Powerful, proposed cellular network could compromise GPS signals.Agriculture in battle to pull the plug or at least modify threat to important technology.GPS technology is extremely important to California and American agriculture now and in the future.“GPS is a very valuable tool that we use on a daily basis on our farm," says sixth-generation Los Banos, Calif., farmer Cannon Michael. "Any degradation or disruption of this service would be devastating for the farmers in California and the nation."
April 11, 2011
Agriculture is in the thick of a fierce battle being waged before the Federal Communication Commission (FCC) to pull the plug or at least modify a company’s effort to bolster its cellular network at the expense of the integrity of Global Positioning System (GPS) signals.
A company named LightSquared owns a satellite communications network but wants to get into the more popular and profitable land-based cellular business.
It has asked the FCC for a conditional waiver, so it could broadcast much more powerful land-based signals than it's been doing for the past 15 years.
The problem, according to a coalition of GPS users called SaveOurGPS, is that the land-based communications towers could interfere with GPS. The signal that emanates from LightSquared towers, tests have shown, will degrade GPS signals to the point where a GPS user could not get a fix, according to Garmin spokesman Ted Gartner.
LightSquared plans to transmit ground-based radio signals that would be 1 billion or more times more powerful than GPS's low-powered satellite-based signals, potentially causing severe interference impacting millions of GPS receivers - including those used by the federal agencies, state and local governments, first responders, airlines, mariners, civil engineers, construction and surveying companies, agriculture workers and everyday consumers in their cars and on handheld devices.
Garmin is one of more than 40 member associations or companies in the SaveOurGPS coalition. This includes all the major farm equipment manufacturers like Caterpillar, John Deere, and Case New Holland. The others in the coalition range from car rental agencies to UPS to several aviation associations.
The coalition says that the FCC issued its conditional waiver allowing LightSquared to build its network of towers without appropriate testing. LightSquared, for its part, says it certainly does not wish to interfere with GPS signals.
"We not only have to have a robust wireless broadband network, we have to have a robust GPS network. They both have to work," said LightSquared Executive Vice President Jeff Carlisle.

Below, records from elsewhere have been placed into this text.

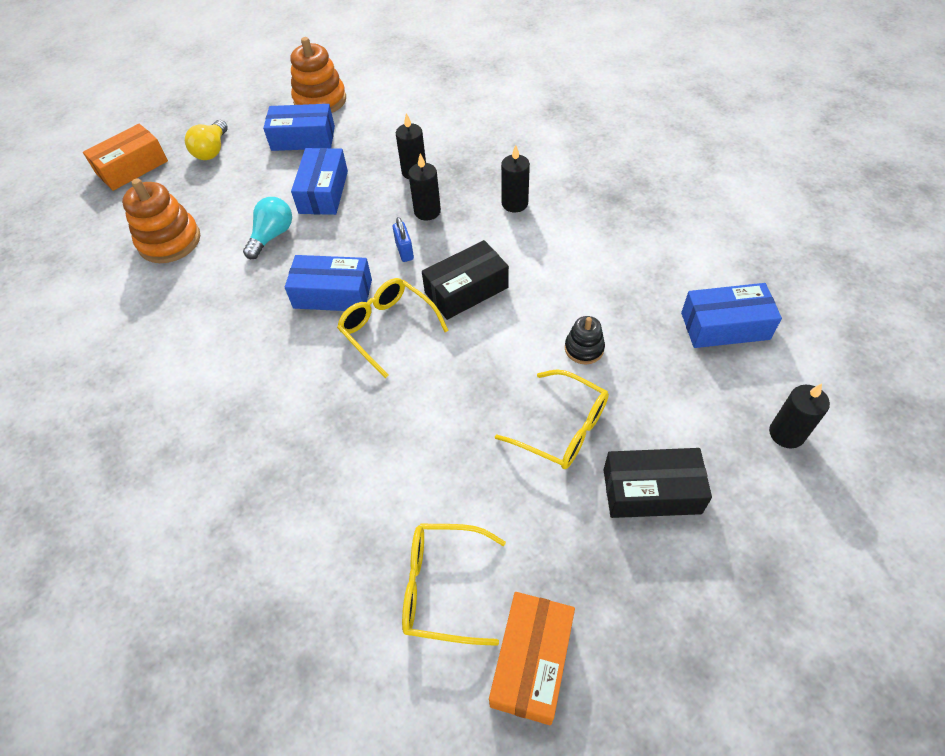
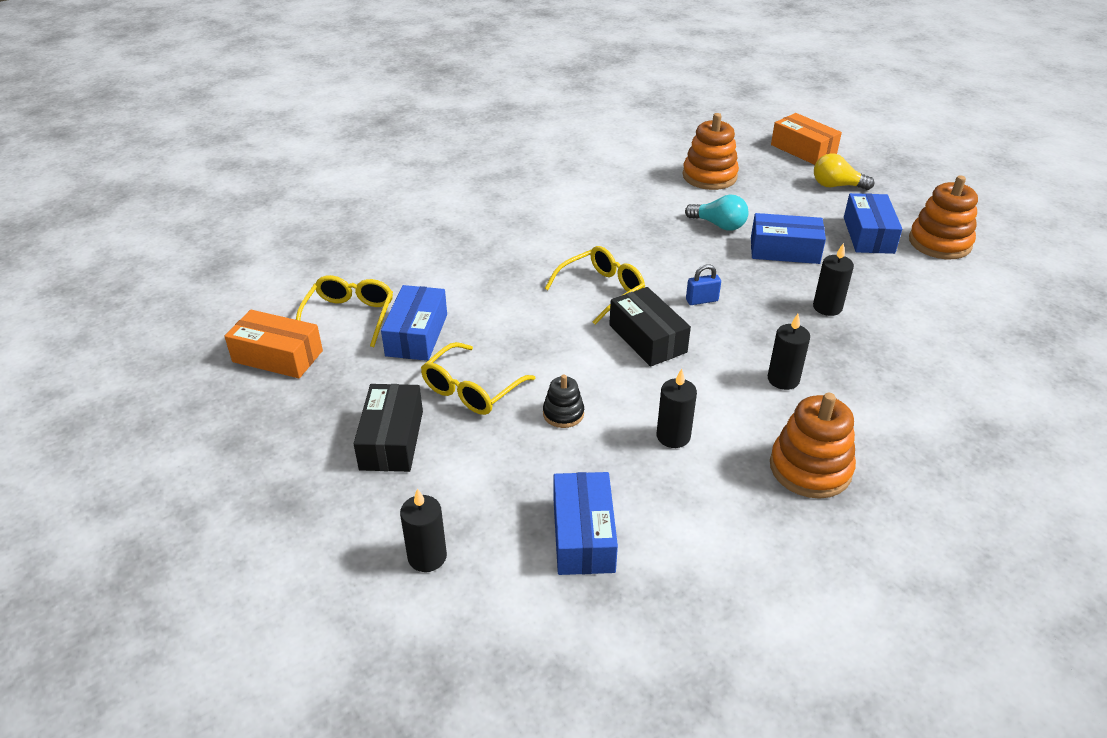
camera: 90 degrees right, 15 degrees down
blue box [285,255,372,311] -> blue box moved to [381,285,447,361]
black candle [408,154,441,220] -> black candle moved to [657,369,697,448]
none -> orange stacking toy [770,393,856,499]

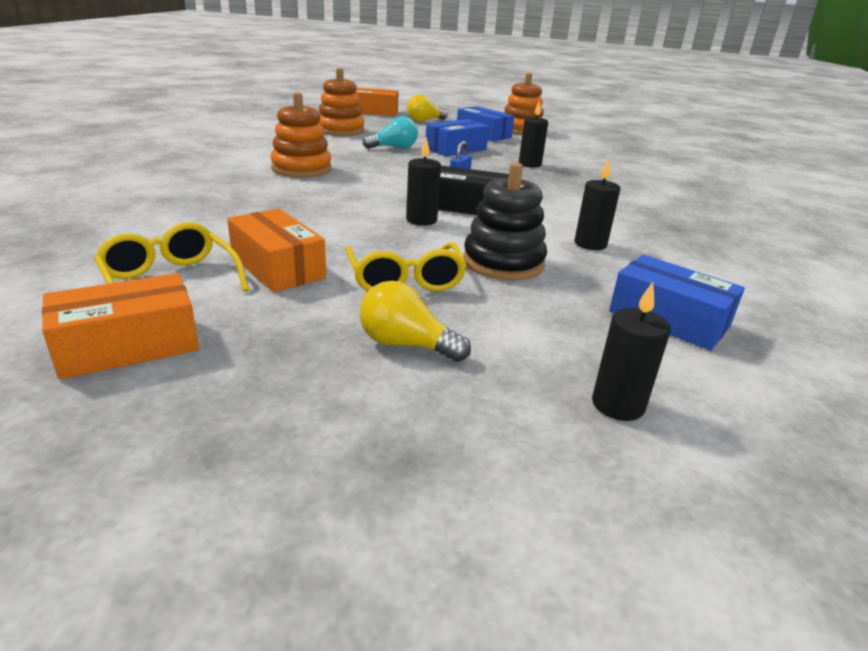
camera: 50 degrees left, 10 degrees down
black box [354,384,423,472] -> yellow light bulb [359,281,471,362]
blue box [381,285,447,361] -> orange box [227,209,326,292]
black stacking toy [543,375,584,428] -> black stacking toy [463,162,547,280], size x1.84
yellow glasses [545,246,645,325] -> none
black candle [768,314,810,390] -> black candle moved to [406,137,441,226]
orange stacking toy [770,393,856,499] -> orange stacking toy moved to [270,92,332,178]

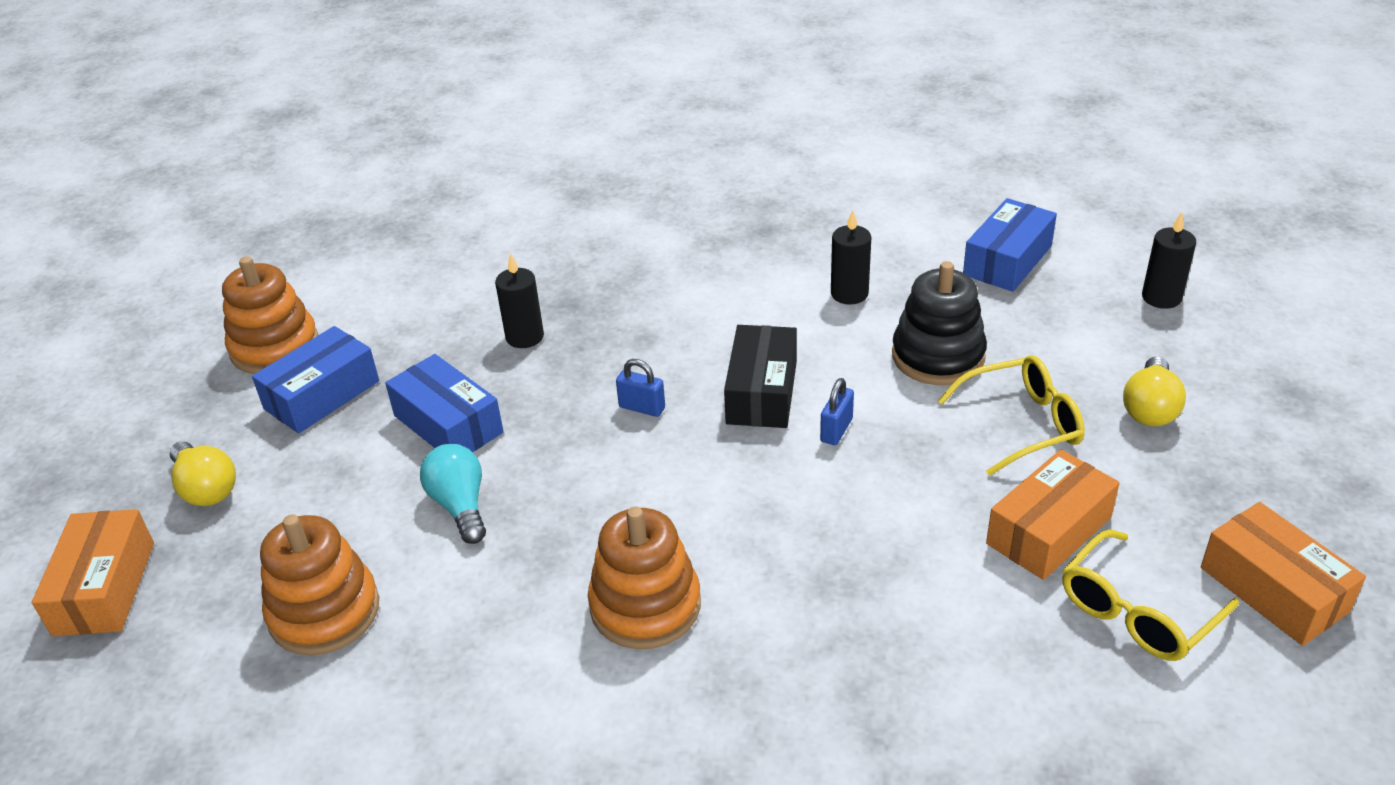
camera: 90 degrees left, 10 degrees up
black candle [406,137,441,226] -> blue padlock [820,378,854,445]

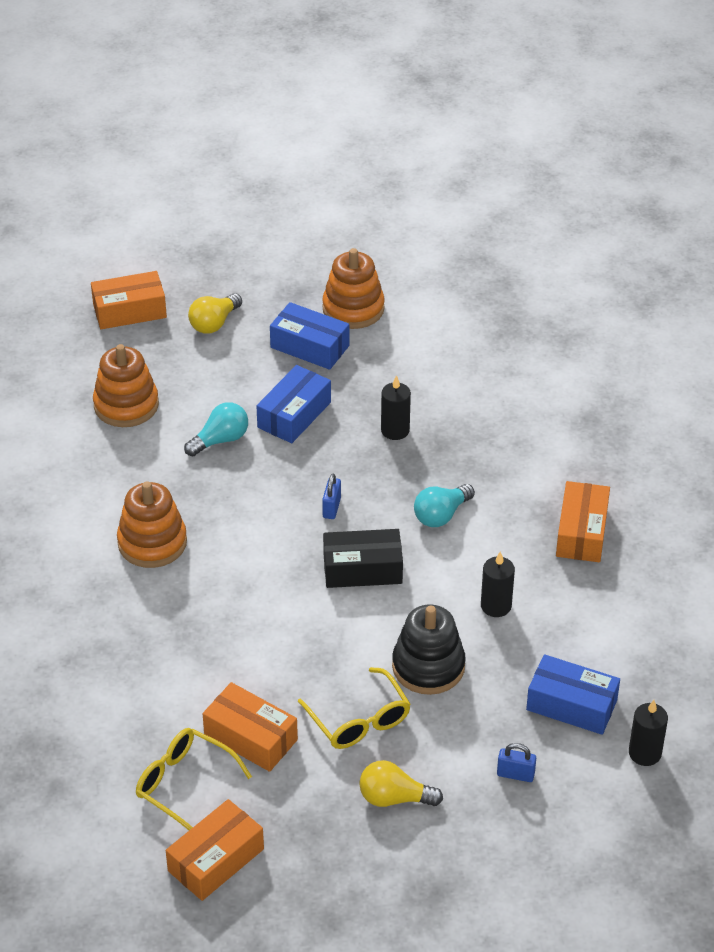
camera: 75 degrees right, 5 degrees up
blue padlock [820,378,854,445] -> blue padlock moved to [497,743,536,782]
black candle [1142,212,1196,309] -> black candle moved to [629,700,668,766]
none -> turquoise light bulb [414,484,475,527]
none -> orange box [556,481,610,562]

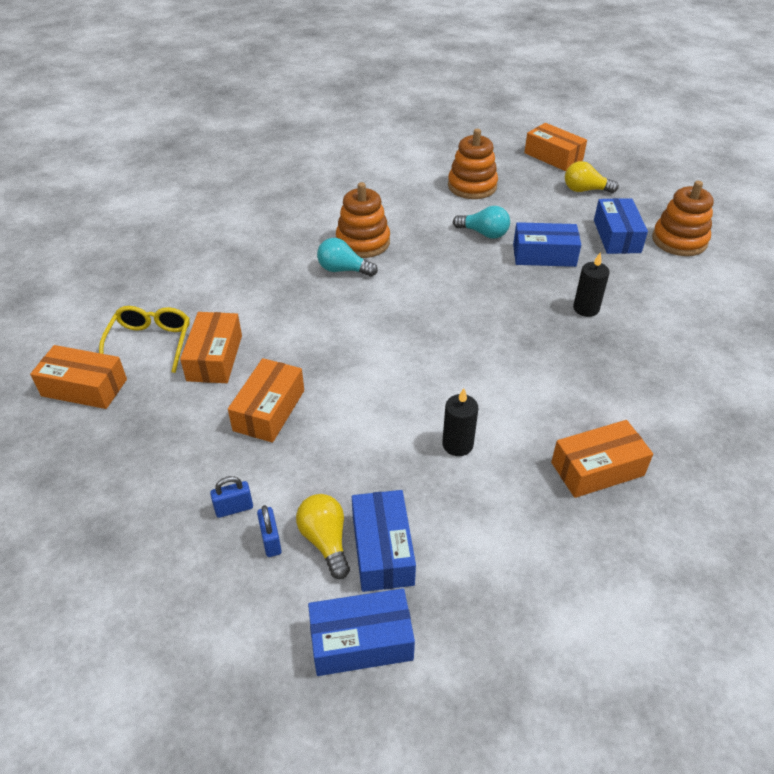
camera: 60 degrees right, 0 degrees up
yellow glasses [298,667,411,749] -> orange box [228,358,304,442]
blue padlock [322,473,341,519] -> blue padlock moved to [210,476,253,518]
black box [323,529,403,588] -> none
yellow light bulb [359,760,443,807] -> yellow light bulb moved to [296,494,350,579]
black stacking toy [392,605,466,695] -> none
turquoise light bulb [414,484,475,527] -> turquoise light bulb moved to [317,238,378,277]
black candle [629,700,668,766] -> blue box [308,588,415,676]

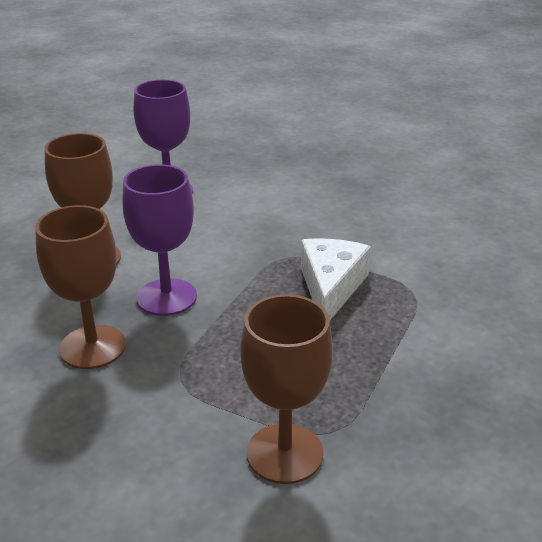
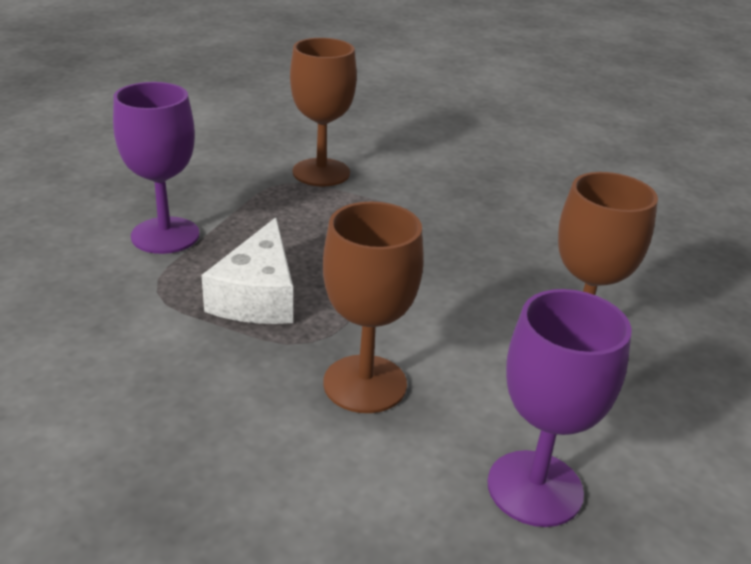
camera: 175 degrees right, 0 degrees up
brown goblet [35,205,126,369] -> brown goblet moved to [323,201,424,413]
purple goblet [122,164,197,316] -> purple goblet moved to [113,82,200,254]

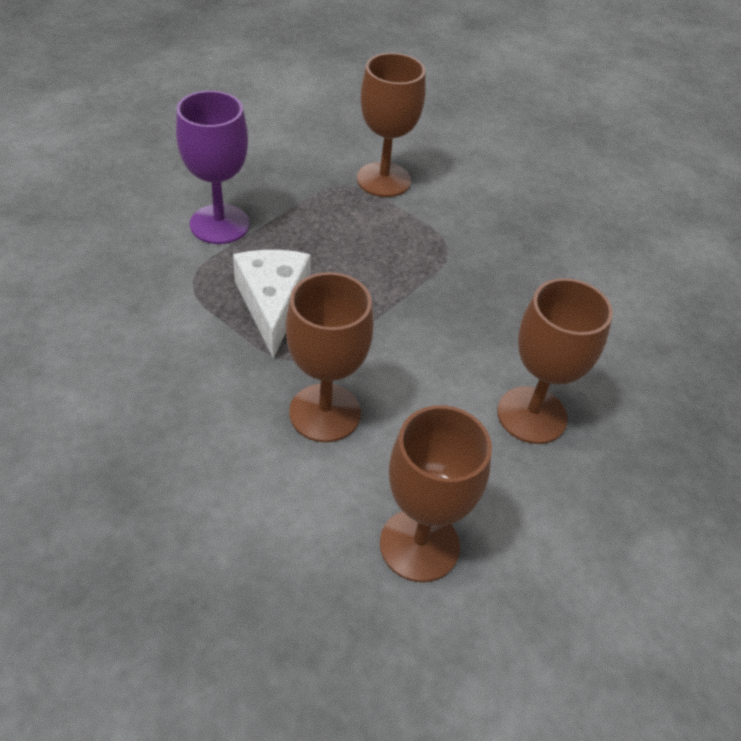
camera: 15 degrees right, 15 degrees up
white cheese [201,217,293,324] -> white cheese turned 150 degrees clockwise [233,250,311,359]
purple goblet [487,289,632,527] -> brown goblet [380,405,492,582]

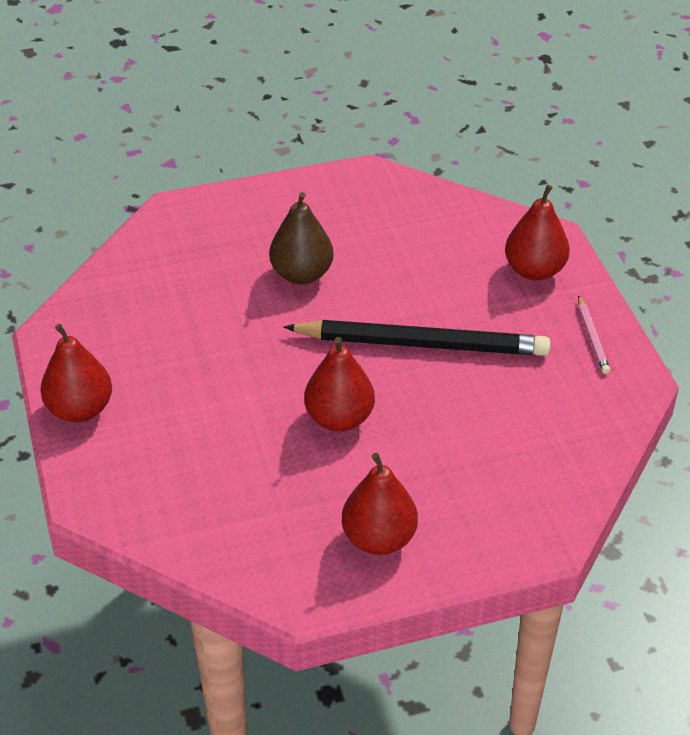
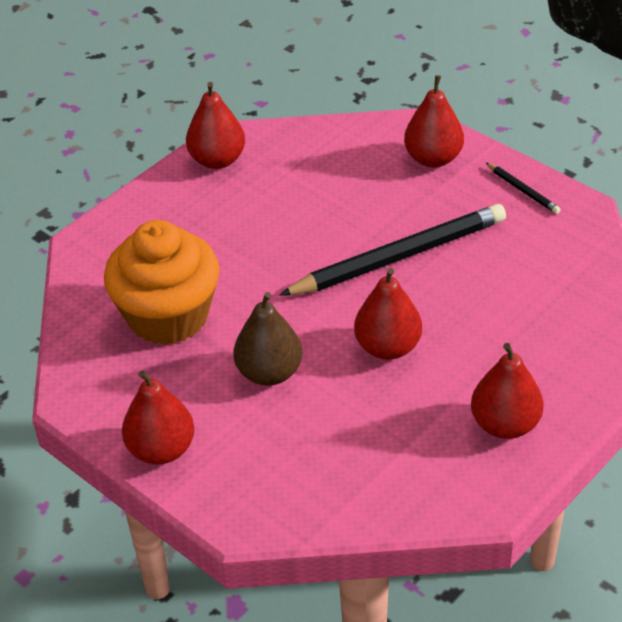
camera: 30 degrees left, 0 degrees up
brown pear [269,192,334,284] -> brown pear moved to [234,292,303,386]
pink pencil [578,295,610,374] -> black pencil [486,163,561,214]
none -> orange cupcake [104,220,220,345]
none -> red pear [186,82,245,169]

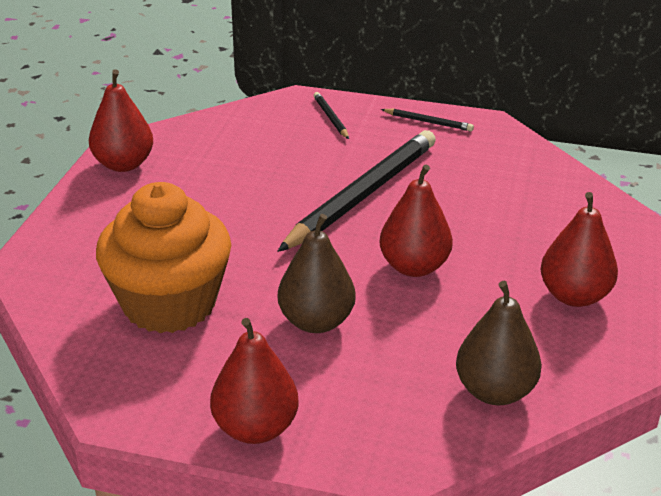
camera: 30 degrees left, 10 degrees down
red pear [404,75,464,168] -> black pencil [314,92,349,139]
none -> brown pear [456,281,542,405]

This is not a chicken fight. It is a brawl. If agriculture and the coalition do not stop this effort it could set back a technology that a California farmer says is by comparison as significant as the development of the steam engine in the industrial revolution.
“The bottom line is that GPS technology is extremely important to California and American agriculture now and in the future,” says Cannon Michael, vice president of the 10,500-acre Bowles Farming Company in Los Banos, Calif., who is also the chairman of California Cotton Growers Association.
“GPS is a very valuable tool that we use on a daily basis on our farm. The use of GPS and variable rate technology tells such a good story for agriculture and shows that we are using technology to apply less pesticide in a more accurate way. Any degradation or disruption of this service would be devastating for the farmers in California and the nation,” said the sixth-generation farmer.
Bowles Farming is typical of many California and Arizona producers in using GPS on the farm in a variety of cost-saving operations.